Ранний восход
Шрифт:
Он только сейчас понял, что нечаянно вписал в сочинение эпизод, который сам додумал и даже изобразил уже в одном из эскизов к композиции «Дубровский». Он рисовал его с таким жаром, что в конце концов сам уверился, будто у Пушкина герой кончает жизнь на баррикадах…
— Я уже дома нарисовал это, — оправдывался Коля в классе. — Ну не могу я примириться, что Дубровский куда-то канул в неизвестность. Такой человек где-нибудь уж да сыскался бы и себя оправдал.
Когда ходили опять с экскурсией в Исторический музей, он повернулся в зале к окну, выходившему к кремлевской стене, и долго смотрел на длинную очередь, тянувшуюся к Мавзолею. Дома он сделал карандашный эскиз к композиции «У Мавзолея Ленина». Но написать его решил немножко позднее: нужно было запастись силами, чтобы передать все то, что увидел и понял он, глядя из
Многому еще следовало поучиться, прежде чем взяться за такую тему.

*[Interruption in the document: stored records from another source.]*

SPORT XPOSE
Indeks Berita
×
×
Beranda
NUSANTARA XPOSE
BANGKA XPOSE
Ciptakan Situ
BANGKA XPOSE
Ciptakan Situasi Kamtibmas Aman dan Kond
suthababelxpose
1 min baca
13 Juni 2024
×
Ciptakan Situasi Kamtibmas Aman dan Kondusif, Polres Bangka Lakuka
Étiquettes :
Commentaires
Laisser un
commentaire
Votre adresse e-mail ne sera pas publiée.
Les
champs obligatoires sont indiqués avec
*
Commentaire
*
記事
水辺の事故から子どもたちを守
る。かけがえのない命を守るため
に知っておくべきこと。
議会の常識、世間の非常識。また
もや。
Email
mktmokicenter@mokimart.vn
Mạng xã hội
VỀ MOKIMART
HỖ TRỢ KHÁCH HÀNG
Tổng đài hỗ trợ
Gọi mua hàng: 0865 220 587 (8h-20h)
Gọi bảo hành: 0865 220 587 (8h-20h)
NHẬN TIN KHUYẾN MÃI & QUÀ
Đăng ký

И чего только не успел Коля зарисовать в этот год! Изобразил парикмахерскую, в которой нарисовал самого себя, обвязанного простыней. Чтобы запечатлеть себя с затылка, пришлось долго переставлять два зеркала и до ломоты поворачивать шею. Нарисовал праздничный базар на площади Пушкина, сценки в Центральном универмаге. Удалось ему наконец, после бесконечных посещений Зоопарка, схватить вздрагивающие линии чутких ланей. Нарисовал тигра, с алчным усердием грызущего кость, набросал голову львицы, лося. Сделал несколько иллюстраций к «Малиновой воде» Тургенева. Пытался нарисовать красками автопортрет, но пришел к горькому выводу, что лицо у него невыразительное, очень обыденное и не стоит на него тратить столько сил. Так и остался автопортрет наполовину не законченным. Зато полный восторг в классе вызвала его композиция «Песня про купца Калашникова», совершенно заново сделанная и притом с таким знанием кулачного боя, что знатоки почувствовали бы: художник сам неплох по этой части… Хорошую оценку получили «Пожар» и «Танки» с их тяжелой, отсыревшей на дожде броней, отлично подчеркивавшей совсем иную фактуру мокрых кожаных костюмов на танкистах.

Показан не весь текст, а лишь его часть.